Akan tetapi hanafiyah tidak mensyaratkan untuk menyegerakan pengucapan kabul
setelah ijab. Akad nikkah tetap sah sekalipun majelis akad dilangsungkan dalam
waktu yang lama.
Patokan utama yang
disebut satu majelis adalah menurut adat-istiadat. Tindakan apapun yang oleh
adat dianggap berpaling dari akad, atau pemisah antara kalimat ijab dan kabul,
dapat menubah status majelis akad.
Sedangkan menurut
Jumhur disyaratkan untuk menyegerakan kalimat qobul, sekiranya tidak ada jeda
waktu yang lama. Para ulama’ Syafi’iyah mengatakan; “disyaratkan agar jeda
waktu antaraa ijab dan kabul tidak lama, jika lama dianggap telah merusak akad.
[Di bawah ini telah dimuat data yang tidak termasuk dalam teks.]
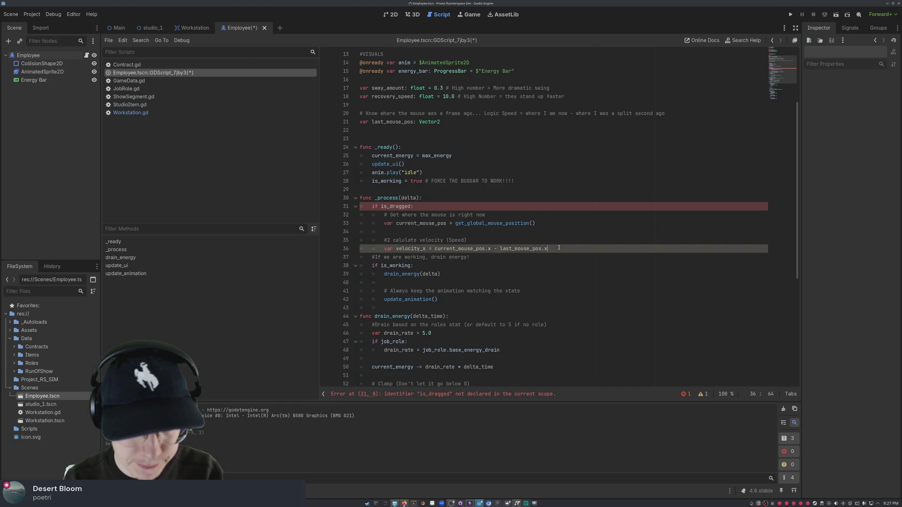
key(Return)
key(Return)
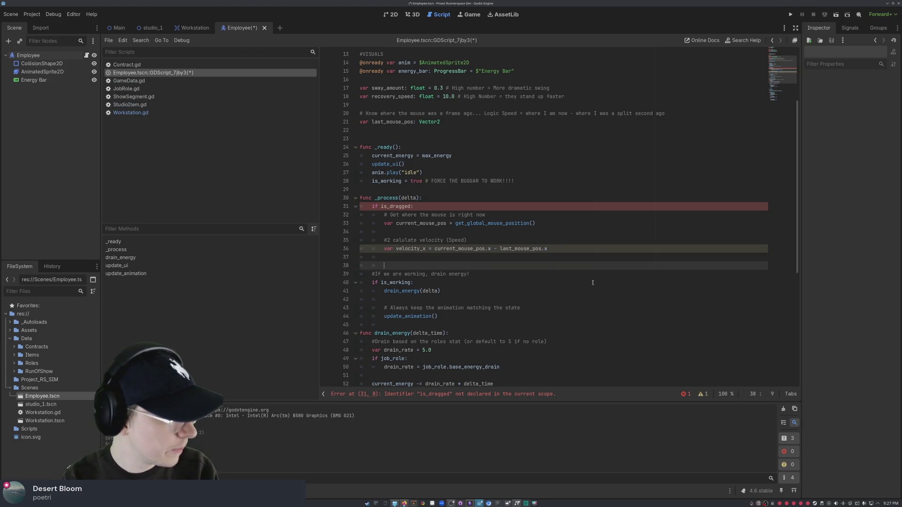
Step: Add 'global_position = current_mouse_pos' after velocity_x, correcting the globa and current_energy slips
text(globa)
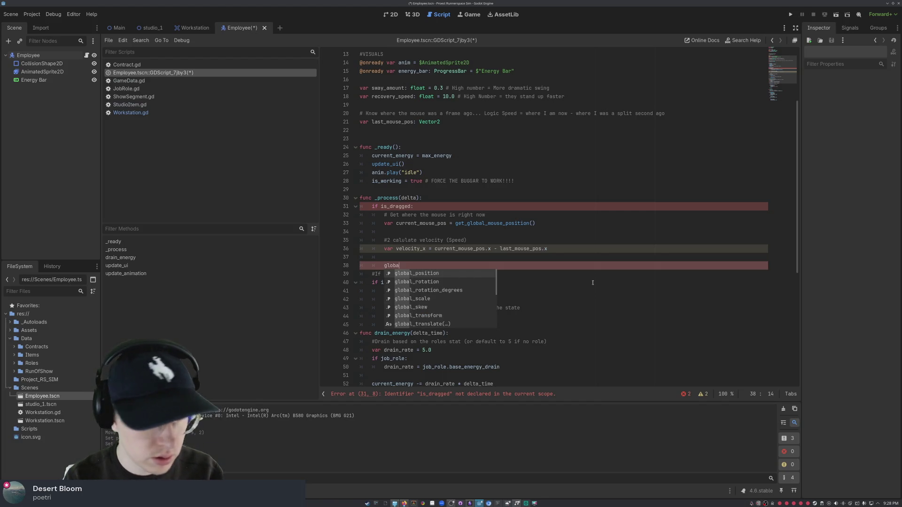
text(_)
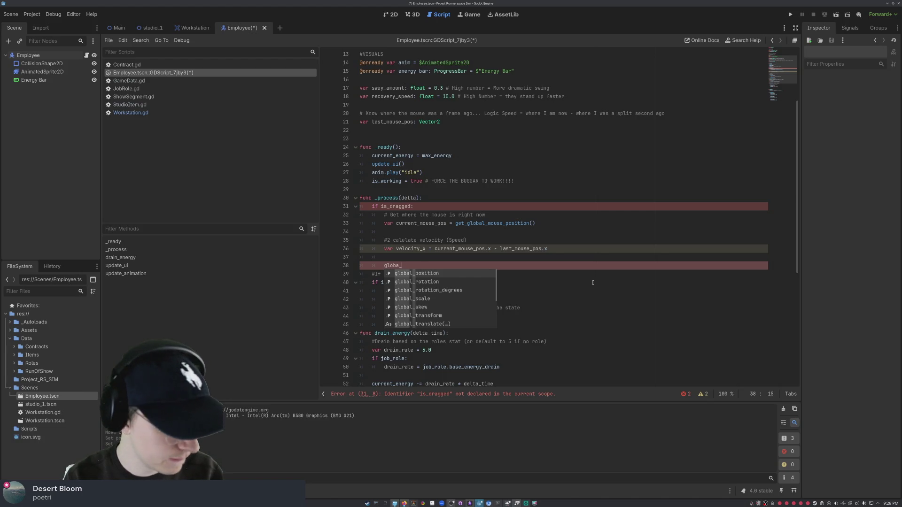
text(pos)
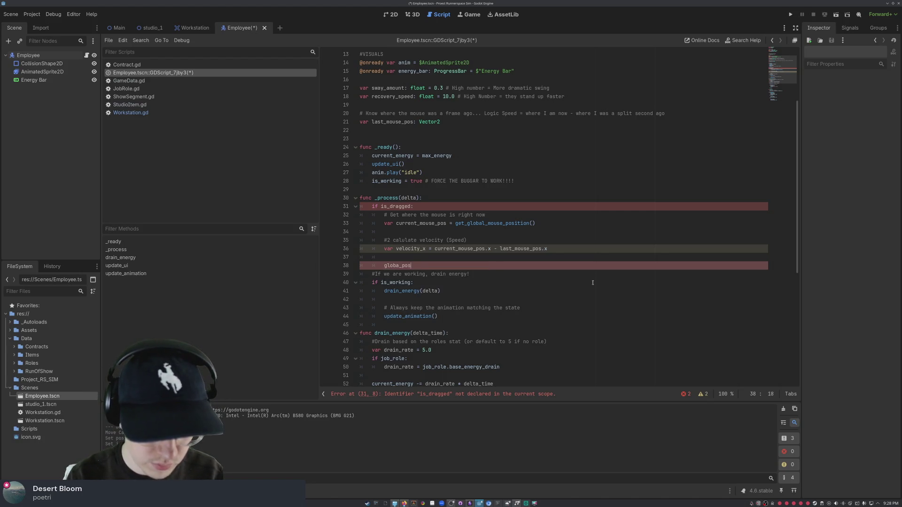
text(ition)
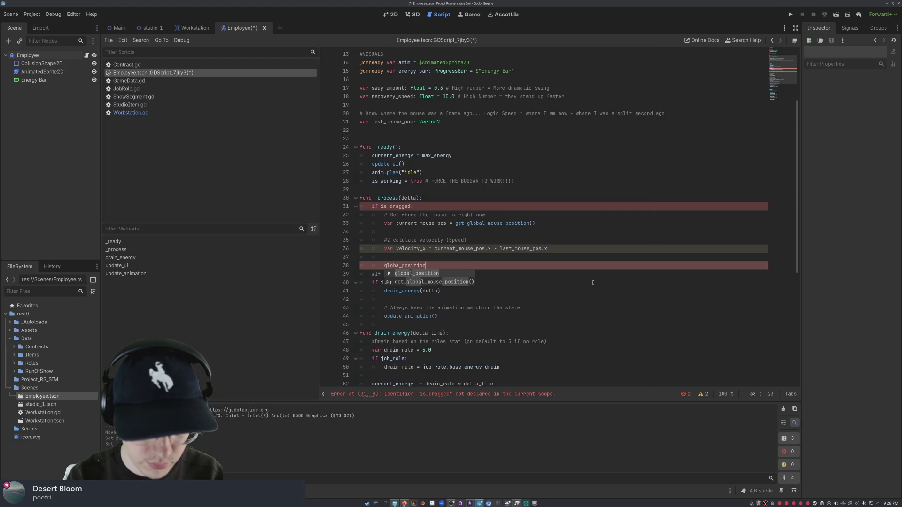
text( = current)
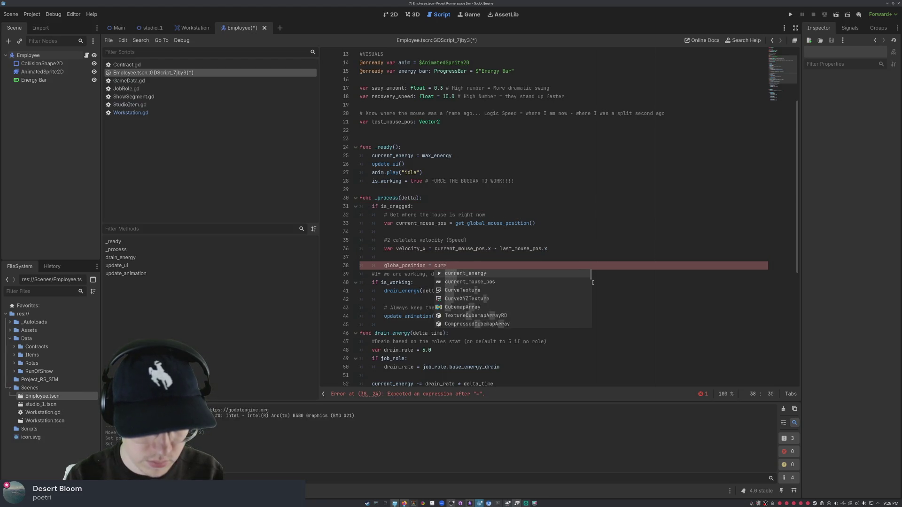
key(Return)
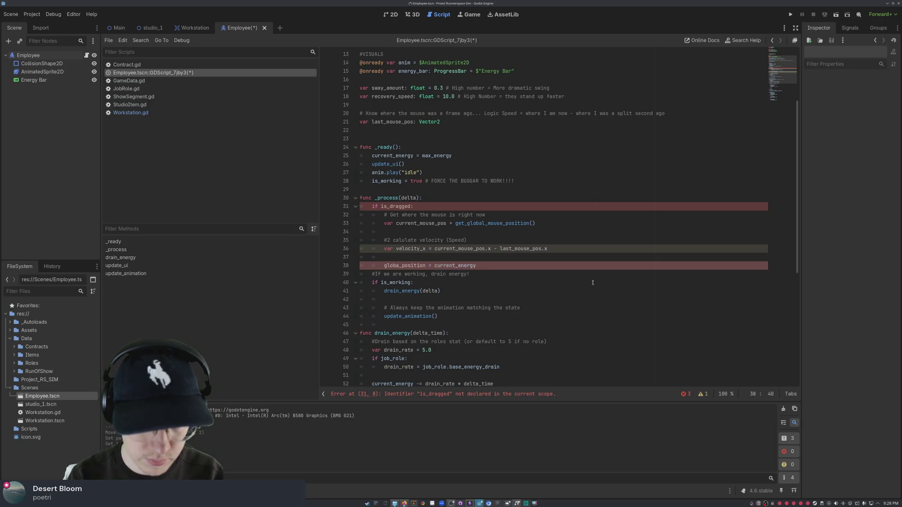
key(Tab)
key(BackSpace)
key(BackSpace)
key(BackSpace)
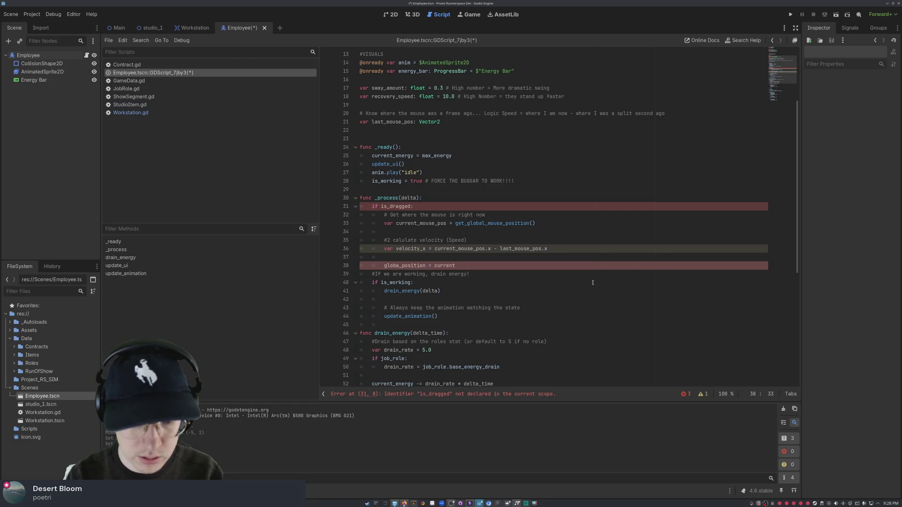
text(_m)
key(Return)
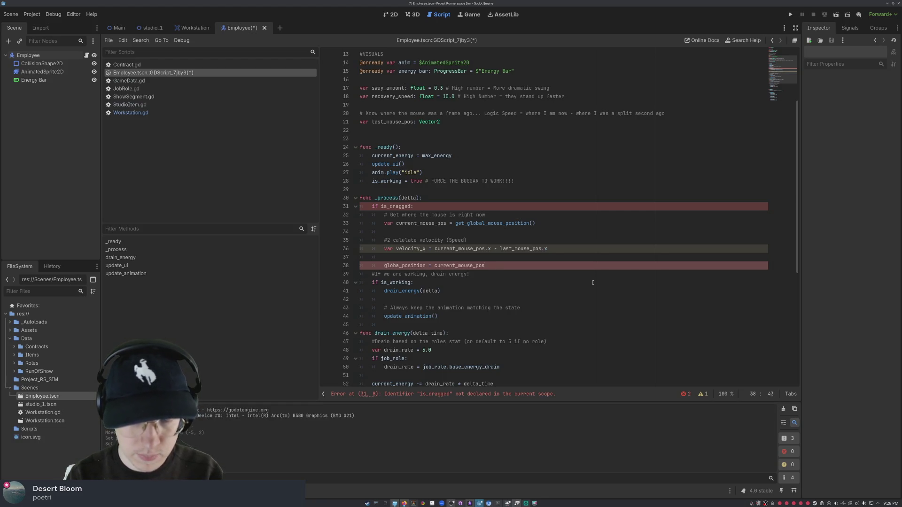
click(400, 266)
text(l)
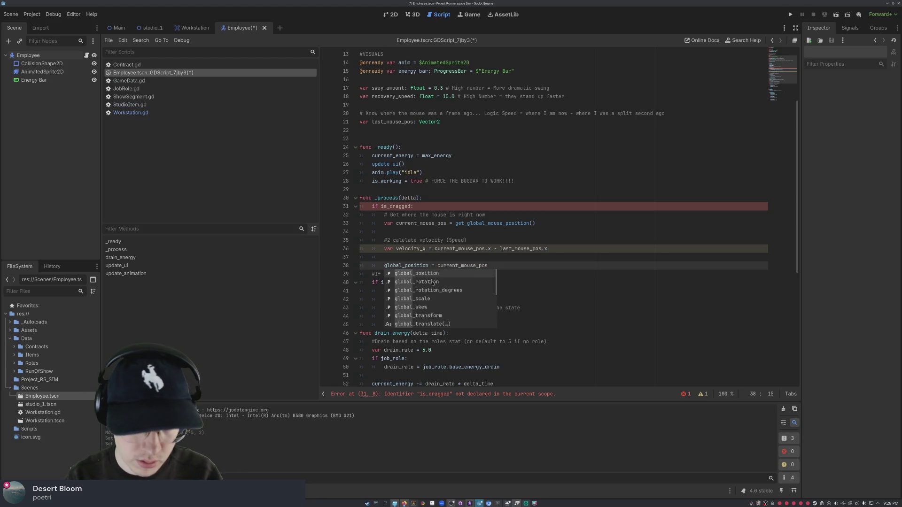
click(550, 271)
click(414, 207)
Parameternya adalah waktu yang mengidikasikan keengganan pihak kedua untuk
mengucapkan kabul. Maka dari itu, syafi’iyah memaafkan jeda yang sebentar
karena dianggap tidak termasuk keengganan.
Perkataan lain yang
diucapkan diantara ijab dan qabul juga dianggap dapat merusak akad, sekalipu
diucapkan sebentar dan kedua pihak masih berada dalam majelis akad yang sama.
Karena hal itu dianggap berpaling dari pengucapan kabul. Adapun ketika dalam
kondisi salah satu pihak tidak bisa hadir dalam majelis akad, dan dilakukan
dengan perantara tulisan atau utusan, maka para ulama Hanafiyah berkata:
“majelis akad adalah majelis pembcaan tulisan atau mendengar perkataan seorang
utusan yang harus sama dengan perkataan orang yang mengutusnya. Membaca tulisan
dan mendengarkan perkataan utusan sama halnya dengan mendengar orang yang
menulis dan orang yang mengutus.
Jika tulisan tersebut tidak dibacakan atau perkataan
utusan tidak didengarkan maka akad nikah tidak sah. Itu karena dalam ijab dan
kabul disyaratkan adanya persaksian. Jika perempuan membaca tulisan tersebut
atau mendengar perkataan utusan di depan para saksi, kemudian dia berdiri dari
majelis untuk menunaikan kepentingan yang lain, atau sibuk berbicara
setelahnya, maka tidak sah.[9]
[1] Abdul Karim Zaidan, al-Madkhal li Dirāsah asy-Syarī’ah
al-Islāmiyah, Beirut: Mu`assasah ar-Risālah, Cet. Ke-14, 1418 H/1996 M,
hlm. 242.
[2] Wahbah
Az-Zuhaili, Al-Fiqh Al-Islami wa Adillatuhu, Damaskus: Dār Al-Fikr, Cet
Ke-2, Juz VII, 1405 H/1985 M, hlm. 37. Abdurrahman al-Jaziry, al-Fiqh ‘ala
Madzāhib al-Arba’ah, Beirut: Dār al-Kutub al-‘Ilmiyah, Juz IV, Cet. Ke-2,
1424 H/2003 M, hlm. 16.
[3]
Abdul Aziz Muhammad Azzam dan Abdul Wahhab Sayyed Hawwas, Al-Usrah Wa
Ahkāmuhā Fi At-Tasyrī’ Al-Islāmy, terj.
Abdul Majid Khon, Jakarta: Amzah, Cet. Ke-2, 2011, hlm. 59-60.
[4]
Wahbah Az-Zuhaili, Al-Fiqh Al-Islami . . . . . ., Juz VII, hlm. 36. Abdurrahman
al-Jaziry, al-Fiqh ‘ala Madzāhib al-Arba’ah, Juz IV, hlm. 16.
[6] Abdul Aziz
Muhammad Azzam dan Abdul Wahhab Sayyed Hawwas, Al-Usrah Wa Ahkāmuhā Fi
At-Tasyrī’ Al-Islāmy, terj. Abdul
Majid Khon, hlm. 60-80.
[9] Wahbah
Az-Zuhaili, Al-Fiqh Al-Islami wa Adillatuhu, Terj. Abdul Hayyie
al-Kattani, dkk. Depok: Gema Insani, Jilid IX, 2007 M, hlm. 56-57.